Bu testler, AAA tanısını desteklemek için kullanılır, ancak tanı koydurucu değildir. Çünkü bu testlerin sonuçları, diğer inflamatuvar hastalıklarda da yükselebilir.

Genetik Testler

Genetik testler, AAA tanısında önemli bir rol oynar. MEFV genindeki mutasyonları tespit etmek için kullanılır. Genetik testler, AAA tanısını doğrulamak ve ailedeki diğer bireylerde AAA riskini belirlemek için kullanılabilir.

Genetik Testlerin Önemi

Genetik testler, AAA tanısında kesinlik sağlamada önemli bir rol oynar. MEFV genindeki mutasyonların tespiti, klinik bulgularla birlikte AAA tanısını destekler. Ancak, genetik testlerin sonuçları her zaman kesin olmayabilir. Bazı hastalarda, AAA ile uyumlu klinik bulgular olmasına rağmen, MEFV geninde herhangi bir mutasyon tespit edilemeyebilir. Bu durumda, hastaya "klinik AAA" tanısı konulabilir. Ayrıca, bazı kişilerde MEFV geninde bir veya iki mutasyon tespit edilebilir, ancak herhangi bir AAA belirtisi görülmeyebilir. Bu kişilere "taşıyıcı" denir.

Genetik Test Yöntemleri

MEFV genindeki mutasyonları tespit etmek için çeşitli genetik test yöntemleri kullanılabilir. En sık kullanılan yöntemler şunlardır:

• Direkt Dizi Analizi: MEFV geninin tamamının veya belirli bölgelerinin dizisi belirlenir. Bu yöntem, bilinen ve bilinmeyen tüm mutasyonları tespit edebilir.
• Hedefe Yönelik Mutasyon Analizi: MEFV geninde en sık görülen mutasyonlar taranır. Bu yöntem, daha hızlı ve daha ekonomiktir, ancak sadece bilinen mutasyonları tespit edebilir.
• Yeni Nesil Dizileme (NGS): MEFV geni ve diğer otoinflamatuvar hastalıklarla ilişkili genlerin aynı anda dizilenmesini sağlar. Bu yöntem, daha kapsamlı bir genetik analiz sağlar.

Kolşisin Tedavisine Yanıt

Kolşisin, AAA tedavisinde kullanılan bir ilaçtır. AAA tanısı şüpheli olan hastalarda, kolşisin tedavisine yanıt, tanıyı desteklemek için kullanılabilir. Kolşisin tedavisine iyi yanıt veren hastalarda, AAA tanısı daha olasıdır.

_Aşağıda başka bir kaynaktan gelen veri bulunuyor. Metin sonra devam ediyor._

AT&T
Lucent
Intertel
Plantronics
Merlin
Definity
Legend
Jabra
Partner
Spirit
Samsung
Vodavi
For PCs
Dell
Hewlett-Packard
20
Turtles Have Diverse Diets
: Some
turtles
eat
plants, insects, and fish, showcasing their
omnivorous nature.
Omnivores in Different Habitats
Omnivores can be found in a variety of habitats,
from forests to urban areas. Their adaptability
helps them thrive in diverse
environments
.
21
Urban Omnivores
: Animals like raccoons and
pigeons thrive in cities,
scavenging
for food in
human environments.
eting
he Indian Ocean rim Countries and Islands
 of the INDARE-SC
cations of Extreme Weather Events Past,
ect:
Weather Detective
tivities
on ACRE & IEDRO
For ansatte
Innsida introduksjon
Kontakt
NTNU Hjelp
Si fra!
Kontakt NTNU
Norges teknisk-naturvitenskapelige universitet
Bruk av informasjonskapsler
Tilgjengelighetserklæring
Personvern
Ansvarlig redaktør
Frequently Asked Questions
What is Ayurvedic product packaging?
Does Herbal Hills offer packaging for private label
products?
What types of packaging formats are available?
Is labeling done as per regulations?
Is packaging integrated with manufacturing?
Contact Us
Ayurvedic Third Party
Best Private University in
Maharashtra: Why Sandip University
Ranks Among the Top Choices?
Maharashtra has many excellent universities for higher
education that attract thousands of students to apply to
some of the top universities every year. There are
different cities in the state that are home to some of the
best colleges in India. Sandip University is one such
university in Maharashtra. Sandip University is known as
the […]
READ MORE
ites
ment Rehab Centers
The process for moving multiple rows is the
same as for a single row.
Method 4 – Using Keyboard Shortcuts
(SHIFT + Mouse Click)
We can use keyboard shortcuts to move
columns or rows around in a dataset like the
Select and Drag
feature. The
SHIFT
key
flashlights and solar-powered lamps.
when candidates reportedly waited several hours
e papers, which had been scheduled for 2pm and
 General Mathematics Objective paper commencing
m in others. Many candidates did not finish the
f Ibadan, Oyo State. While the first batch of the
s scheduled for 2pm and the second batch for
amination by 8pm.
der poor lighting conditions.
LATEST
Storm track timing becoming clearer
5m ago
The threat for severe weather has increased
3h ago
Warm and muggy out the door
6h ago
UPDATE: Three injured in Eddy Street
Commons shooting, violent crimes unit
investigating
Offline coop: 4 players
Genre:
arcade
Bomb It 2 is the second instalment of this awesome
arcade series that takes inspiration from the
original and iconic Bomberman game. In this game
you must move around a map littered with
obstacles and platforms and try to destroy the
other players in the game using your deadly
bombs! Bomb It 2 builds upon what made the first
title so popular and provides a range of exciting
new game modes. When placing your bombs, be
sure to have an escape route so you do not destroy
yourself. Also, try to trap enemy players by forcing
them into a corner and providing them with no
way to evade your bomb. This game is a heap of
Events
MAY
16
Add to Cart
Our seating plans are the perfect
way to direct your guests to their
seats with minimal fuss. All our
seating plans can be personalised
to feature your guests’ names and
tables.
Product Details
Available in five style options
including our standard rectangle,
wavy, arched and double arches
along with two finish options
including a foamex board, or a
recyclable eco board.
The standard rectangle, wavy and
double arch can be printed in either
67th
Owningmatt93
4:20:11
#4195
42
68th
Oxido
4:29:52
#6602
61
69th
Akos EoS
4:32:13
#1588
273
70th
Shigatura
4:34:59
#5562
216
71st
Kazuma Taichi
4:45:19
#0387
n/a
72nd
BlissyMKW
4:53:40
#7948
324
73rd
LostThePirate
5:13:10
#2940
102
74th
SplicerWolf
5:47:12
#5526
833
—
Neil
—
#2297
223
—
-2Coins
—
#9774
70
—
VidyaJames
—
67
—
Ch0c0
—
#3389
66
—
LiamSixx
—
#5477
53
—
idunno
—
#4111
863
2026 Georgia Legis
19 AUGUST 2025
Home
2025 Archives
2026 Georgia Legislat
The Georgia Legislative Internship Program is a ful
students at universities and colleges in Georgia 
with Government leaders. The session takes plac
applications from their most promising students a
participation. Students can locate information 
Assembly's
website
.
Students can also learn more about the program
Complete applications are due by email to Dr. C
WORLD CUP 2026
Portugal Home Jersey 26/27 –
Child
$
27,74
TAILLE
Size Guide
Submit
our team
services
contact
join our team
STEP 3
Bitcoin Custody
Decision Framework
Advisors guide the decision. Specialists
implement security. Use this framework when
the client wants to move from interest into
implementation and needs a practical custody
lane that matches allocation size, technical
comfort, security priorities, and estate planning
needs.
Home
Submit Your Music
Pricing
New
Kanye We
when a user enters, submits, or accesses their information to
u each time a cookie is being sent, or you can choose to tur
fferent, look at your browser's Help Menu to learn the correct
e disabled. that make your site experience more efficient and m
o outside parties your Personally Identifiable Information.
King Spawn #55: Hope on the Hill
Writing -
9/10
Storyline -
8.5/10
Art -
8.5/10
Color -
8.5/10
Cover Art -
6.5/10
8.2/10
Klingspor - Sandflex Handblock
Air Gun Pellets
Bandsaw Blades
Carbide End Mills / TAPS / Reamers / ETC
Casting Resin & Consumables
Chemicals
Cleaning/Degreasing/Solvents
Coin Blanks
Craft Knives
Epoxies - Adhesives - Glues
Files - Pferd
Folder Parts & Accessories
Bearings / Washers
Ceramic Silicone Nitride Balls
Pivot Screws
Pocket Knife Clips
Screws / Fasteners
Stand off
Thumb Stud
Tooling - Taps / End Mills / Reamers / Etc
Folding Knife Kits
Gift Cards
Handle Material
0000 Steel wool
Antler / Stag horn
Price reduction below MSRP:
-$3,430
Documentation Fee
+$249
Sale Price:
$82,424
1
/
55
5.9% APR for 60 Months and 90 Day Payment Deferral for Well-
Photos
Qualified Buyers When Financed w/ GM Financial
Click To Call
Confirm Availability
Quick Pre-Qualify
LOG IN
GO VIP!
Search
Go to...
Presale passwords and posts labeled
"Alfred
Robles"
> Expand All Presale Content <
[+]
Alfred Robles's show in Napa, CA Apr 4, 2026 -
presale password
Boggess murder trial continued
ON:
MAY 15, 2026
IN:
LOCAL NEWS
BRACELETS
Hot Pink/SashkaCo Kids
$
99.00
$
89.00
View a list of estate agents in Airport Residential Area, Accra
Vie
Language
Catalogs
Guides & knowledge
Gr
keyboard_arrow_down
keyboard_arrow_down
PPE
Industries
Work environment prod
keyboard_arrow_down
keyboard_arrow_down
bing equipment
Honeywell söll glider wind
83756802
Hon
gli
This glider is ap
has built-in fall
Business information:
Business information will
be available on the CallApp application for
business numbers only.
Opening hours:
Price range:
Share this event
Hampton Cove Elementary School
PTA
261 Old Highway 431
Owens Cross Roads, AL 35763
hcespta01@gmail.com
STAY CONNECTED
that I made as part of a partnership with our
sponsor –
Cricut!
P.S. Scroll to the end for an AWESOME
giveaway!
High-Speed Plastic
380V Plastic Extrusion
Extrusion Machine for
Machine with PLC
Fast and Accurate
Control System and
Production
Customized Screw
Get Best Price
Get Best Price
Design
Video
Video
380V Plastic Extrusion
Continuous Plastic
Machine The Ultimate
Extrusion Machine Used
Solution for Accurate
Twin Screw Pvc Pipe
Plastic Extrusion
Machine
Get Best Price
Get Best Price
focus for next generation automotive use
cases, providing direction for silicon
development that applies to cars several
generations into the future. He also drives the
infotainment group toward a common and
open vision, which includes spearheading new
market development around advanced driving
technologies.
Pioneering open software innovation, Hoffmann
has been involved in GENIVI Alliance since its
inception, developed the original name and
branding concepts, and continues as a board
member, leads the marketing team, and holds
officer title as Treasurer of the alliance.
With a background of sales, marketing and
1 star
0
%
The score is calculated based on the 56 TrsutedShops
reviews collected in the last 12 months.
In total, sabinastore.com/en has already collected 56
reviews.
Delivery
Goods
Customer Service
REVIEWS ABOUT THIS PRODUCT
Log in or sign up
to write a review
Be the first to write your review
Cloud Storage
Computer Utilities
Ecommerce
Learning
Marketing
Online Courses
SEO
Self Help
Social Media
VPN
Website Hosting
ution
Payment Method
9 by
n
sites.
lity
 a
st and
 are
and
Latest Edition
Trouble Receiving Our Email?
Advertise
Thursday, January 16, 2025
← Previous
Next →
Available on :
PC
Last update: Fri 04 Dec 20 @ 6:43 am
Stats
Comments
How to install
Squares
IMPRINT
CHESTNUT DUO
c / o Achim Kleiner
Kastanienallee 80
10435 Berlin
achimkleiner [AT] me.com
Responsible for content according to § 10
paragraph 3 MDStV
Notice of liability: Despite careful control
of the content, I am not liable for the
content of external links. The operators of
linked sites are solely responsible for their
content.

Kolşisin Tedavisine Yanıtın Değerlendirilmesi

Kolşisin tedavisine yanıt, atakların sıklığı, süresi ve şiddetindeki azalma ile değerlendirilir. Kolşisin tedavisine iyi yanıt veren hastalarda, ataklar belirgin şekilde azalır veya tamamen ortadan kalkar. Kolşisin tedavisine yetersiz yanıt veren hastalarda, ataklar devam eder veya sadece kısmen azalır.

AAA Tanısını Zorlaştıran Faktörler

AAA tanısı koymak, belirtilerin değişkenliği ve diğer hastalıklarla benzerlik göstermesi nedeniyle zorlu olabilir. Tanıyı zorlaştıran faktörler şunlardır:

Belirtilerin Değişkenliği

AAA belirtileri kişiden kişiye farklılık gösterebilir. Bazı hastalarda tipik belirtiler görülürken, bazılarında atipik belirtiler görülebilir. Örneğin, bazı hastalarda sadece ateş ve karın ağrısı görülürken, bazılarında eklem ağrısı, cilt döküntüleri veya kas ağrısı da görülebilir. Belirtilerin değişkenliği, AAA tanısını zorlaştırabilir.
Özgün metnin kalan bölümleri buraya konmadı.